This work addresses the limitations of traditional conformal prediction in graph neural networks, which often ignores graph structure, leading to inefficient prediction sets and insufficiently discriminative embeddings. The paper proposes the first localized conformal prediction framework that explicitly integrates graph topology: it employs feature-aware graph densification to mitigate local bias induced by sparsity and introduces a personalized PageRank–based, structure-aware kernel to model both local and long-range dependencies among nodes, enabling more precise neighborhood calibration. The approach supports structure-aware anchor sampling and weighting, achieving marginal coverage guarantees under finite-sample settings while significantly improving conditional coverage efficiency across diverse graph regression and classification tasks, particularly in complex conditional scenarios.

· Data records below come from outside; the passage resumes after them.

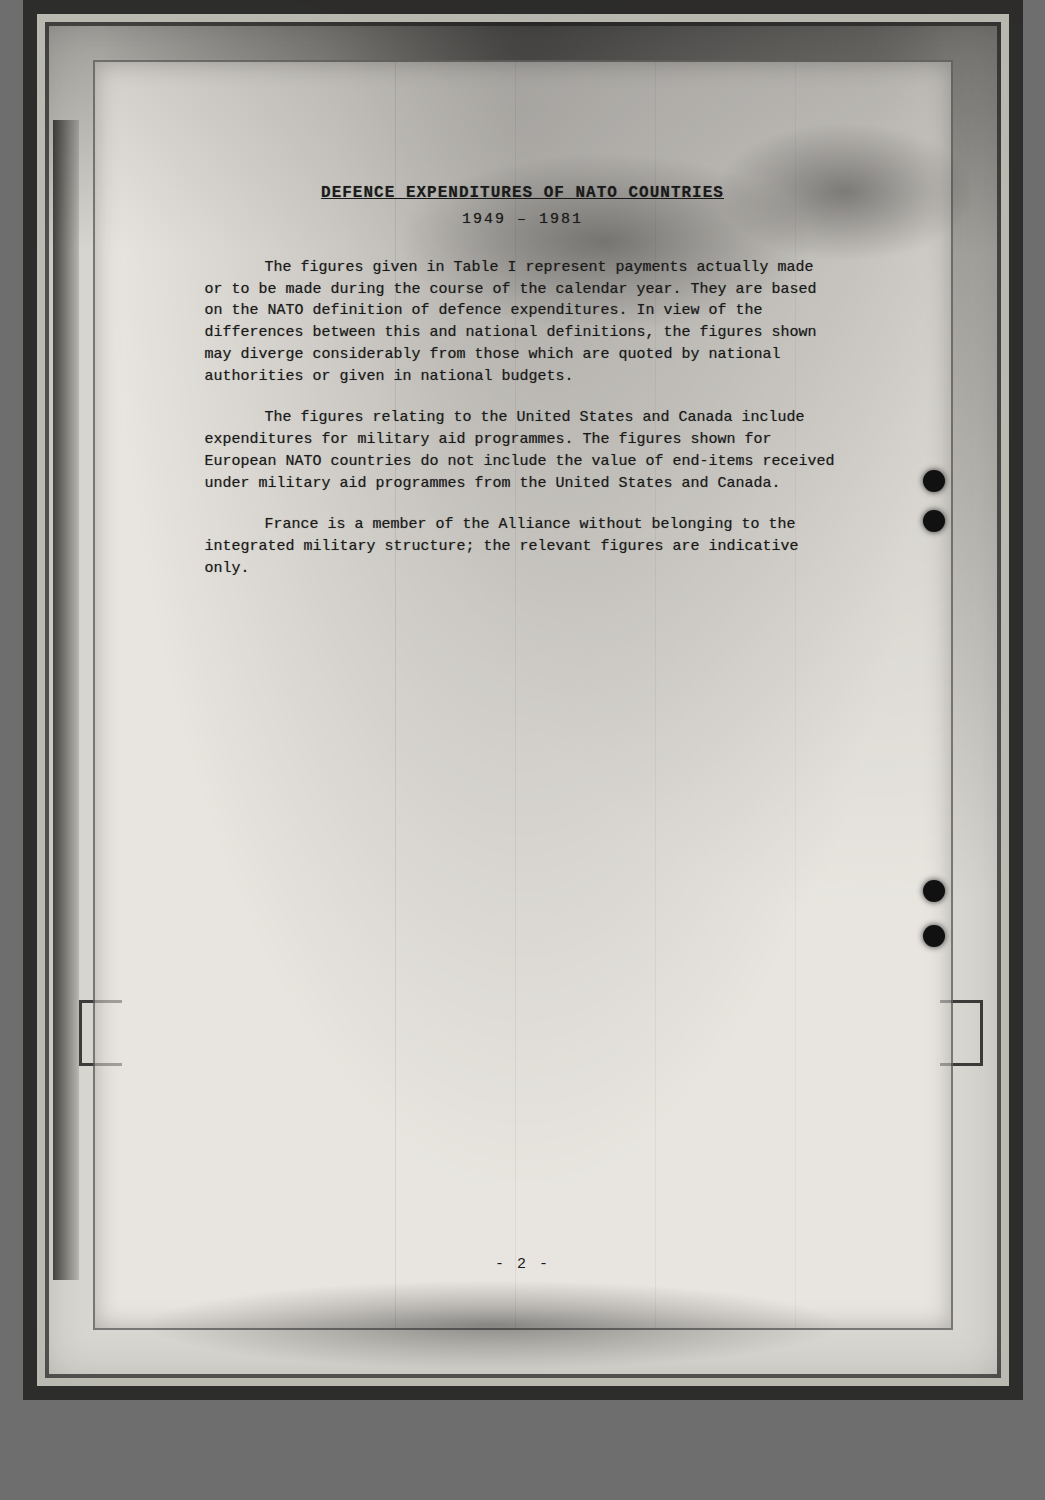Defence Expenditures of NATO Countries
1949 – 1981
The figures given in Table I represent payments actually made or to be made during the course of the calendar year. They are based on the NATO definition of defence expenditures. In view of the differences between this and national definitions, the figures shown may diverge considerably from those which are quoted by national authorities or given in national budgets.
The figures relating to the United States and Canada include expenditures for military aid programmes. The figures shown for European NATO countries do not include the value of end-items received under military aid programmes from the United States and Canada.
France is a member of the Alliance without belonging to the integrated military structure; the relevant figures are indicative only.
- 2 -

Conformal prediction (CP) provides a distribution-free approach to uncertainty quantification with finite-sample guarantees. However, applying CP to graph neural networks (GNNs) remains challenging as the combinatorial nature of graphs often leads to insufficiently certain predictions and indiscriminative embeddings. Existing methods primarily rely on embedding-space proximity for localization, which can be unreliable for graphs and yield inefficient prediction sets. We propose GRAPHLCP, a proximity-based localized CP framework that explicitly incorporates graph topology and inter-node dependencies into localization and weighting. Our approach introduces a feature-aware densification step to mitigate locality bias in sparse graphs, followed by a Personalized PageRank-based kernel computation to model structural proximity. This enables topology-dependent anchor sampling and calibration weighting that captures both local and long-range dependencies. Extensive experiments on several regression and classification datasets demonstrate that GRAPHLCP guarantees marginal coverage with finite samples while efficiently attaining favorable test conditional coverage across various conditioning scenarios.